Note that the root cause of our issues was OOM-killer was killing off processes related to the content promotion, however the solution where clearing paused, error, tasks via Foreman will clear it out -- but the version provided below will clear all, you can pass more specific values to ForemanTasks to only kill that which is the Content Promotion, or use the Monitor -> Tasks Web UI to clear it out.

Ultimately though ... check messages for any OOM killer issues, there was also a bug opened, but it was fixed in 6.1.1 ... since upgrading to 6.1.8 we haven't seen this issue again and increasing RAM to 24G.

We often forget to check those simple things when using satellite thinking it's some complex foreman or elasticsearch indices problem ... but I've often seen OOM issues and postGreSQL issues that a simple vacuum/reindex fixed or increasing RAM helped.

Bradley,

Which process was consuming the RAM to cause the invocation of the OOM killer (ie. a Satellite process or another process on the server)? Is there an identified memory leak/issue in the bug you mention?, or was it just the number/size of concurrent content view promotion tasks you had running?
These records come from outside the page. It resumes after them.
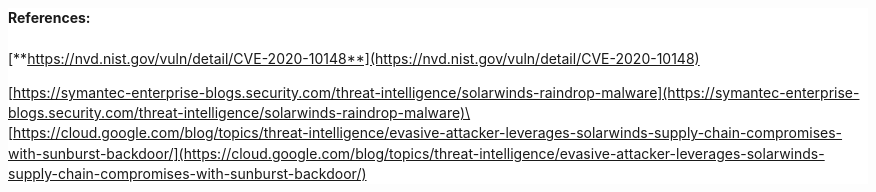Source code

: **References:**\
\
[**https://nvd.nist.gov/vuln/detail/CVE-2020-10148**](https://nvd.nist.gov/vuln/detail/CVE-2020-10148)

[https://symantec-enterprise-blogs.security.com/threat-intelligence/solarwinds-raindrop-malware](https://symantec-enterprise-blogs.security.com/threat-intelligence/solarwinds-raindrop-malware)\
\
[https://cloud.google.com/blog/topics/threat-intelligence/evasive-attacker-leverages-solarwinds-supply-chain-compromises-with-sunburst-backdoor/](https://cloud.google.com/blog/topics/threat-intelligence/evasive-attacker-leverages-solarwinds-supply-chain-compromises-with-sunburst-backdoor/)
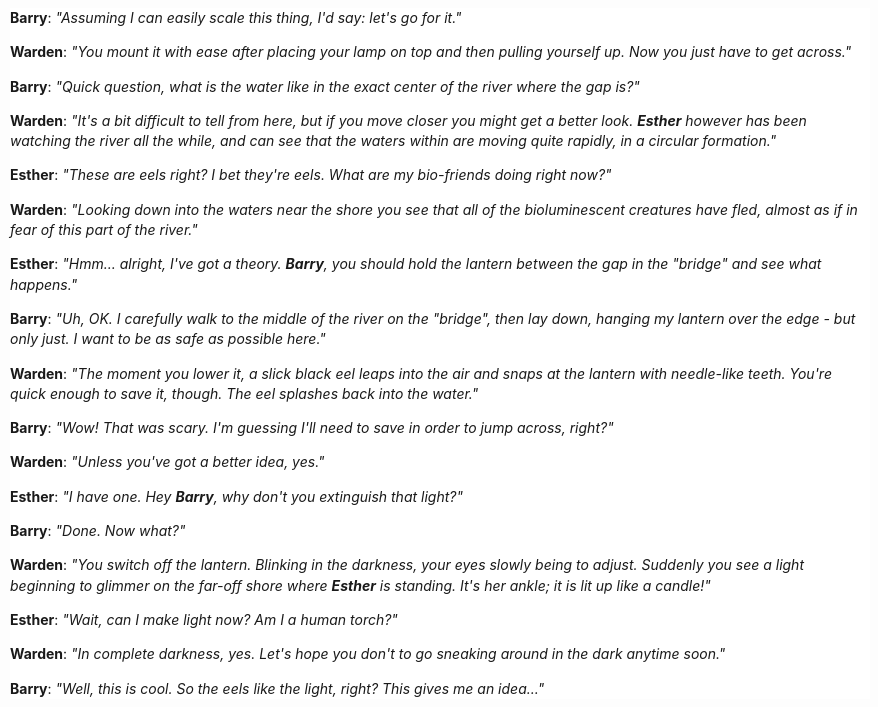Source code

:  **Barry**: _"Assuming I can easily scale this thing, I'd say: let's go for it."_

  **Warden**: _"You mount it with ease after placing your lamp on top and then pulling yourself up. Now you just have to get across."_

  **Barry**: _"Quick question, what is the water like in the exact center of the river where the gap is?"_

  **Warden**: _"It's a bit difficult to tell from here, but if you move closer you might get a better look. **Esther** however has been watching the river all the while, and can see that the waters within are moving quite rapidly, in a circular formation."_

  **Esther**: _"These are eels right? I bet they're eels. What are my bio-friends doing right now?"_

  **Warden**: _"Looking down into the waters near the shore you see that all of the bioluminescent creatures have fled, almost as if in fear of this part of the river."_

  **Esther**: _"Hmm... alright, I've got a theory. **Barry**, you should hold the lantern between the gap in the "bridge" and see what happens."_

  **Barry**: _"Uh, OK. I carefully walk to the middle of the river on the "bridge", then lay down, hanging my lantern over the edge - but only just. I want to be as safe as possible here."_

  **Warden**: _"The moment you lower it, a slick black eel leaps into the air and snaps at the lantern with needle-like teeth. You're quick enough to save it, though. The eel splashes back into the water."_

  **Barry**: _"Wow! That was scary. I'm guessing I'll need to save in order to jump across, right?"_

  **Warden**: _"Unless you've got a better idea, yes."_

  **Esther**: _"I have one. Hey **Barry**, why don't you extinguish that light?"_

  **Barry**: _"Done. Now what?"_

  **Warden**: _"You switch off the lantern. Blinking in the darkness, your eyes slowly being to adjust. Suddenly you see a light beginning to glimmer on the far-off shore where **Esther** is standing. It's her ankle; it is lit up like a candle!"_

  **Esther**: _"Wait, can I make light now? Am I a human torch?"_

  **Warden**: _"In complete darkness, yes. Let's hope you don't to go sneaking around in the dark anytime soon."_

  **Barry**: _"Well, this is cool. So the eels like the light, right? This gives me an idea..."_
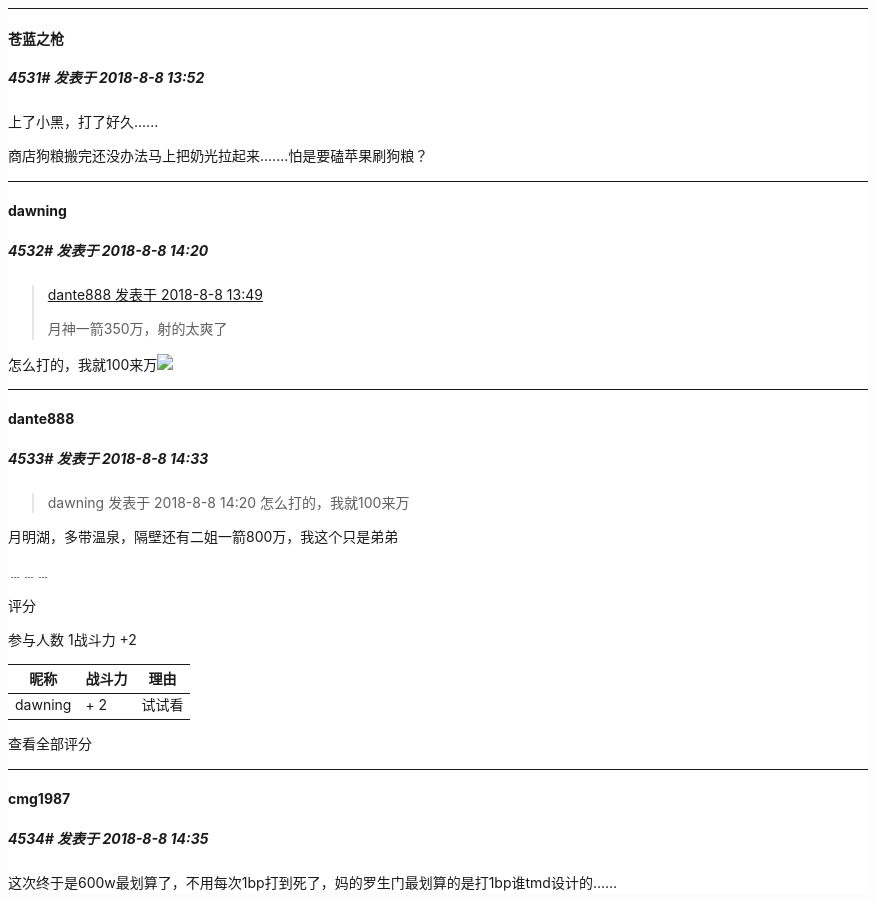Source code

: 
-----

####  苍蓝之枪  
##### 4531#       发表于 2018-8-8 13:52


上了小黑，打了好久......

商店狗粮搬完还没办法马上把奶光拉起来.......怕是要磕苹果刷狗粮？


-----

####  dawning  
##### 4532#       发表于 2018-8-8 14:20


<blockquote><a href="httphttps://bbs.saraba1st.com/2b/forum.php?mod=redirect&amp;goto=findpost&amp;pid=40583880&amp;ptid=1712412" target="_blank">dante888 发表于 2018-8-8 13:49</a>

月神一箭350万，射的太爽了</blockquote>
怎么打的，我就100来万<img src="https://static.saraba1st.com/image/smiley/face2017/068.png" referrerpolicy="no-referrer">


-----

####  dante888  
##### 4533#       发表于 2018-8-8 14:33


<blockquote>dawning 发表于 2018-8-8 14:20
怎么打的，我就100来万</blockquote>
月明湖，多带温泉，隔壁还有二姐一箭800万，我这个只是弟弟


﹍﹍﹍

评分


 参与人数 1战斗力 +2

|昵称|战斗力|理由|
|----|---|---|
| dawning| + 2|试试看|


查看全部评分


-----

####  cmg1987  
##### 4534#       发表于 2018-8-8 14:35


这次终于是600w最划算了，不用每次1bp打到死了，妈的罗生门最划算的是打1bp谁tmd设计的……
I don't know if this is the best way or not, but this allowed me to kill them off and re-publish.

foreman-rake console

irb(main):001:0> ForemanTasks::Task.where(:state => :paused).destroy_all

irb(main):002:0> exit

foreman-rake katello:reindex

Yes, this helped to solve the issue!!

This thread is pretty old. In the latest version of Satellite (6.4.1) I have not needed to do this. I have simply cancelled the task in the web UI then shut down and restarted Satellite using foreman-maintain. Unfortunately, I have had to do this a couple of times since upgrading to 6.4.1. I should probably have opened a ticket with Red Hat to investigate.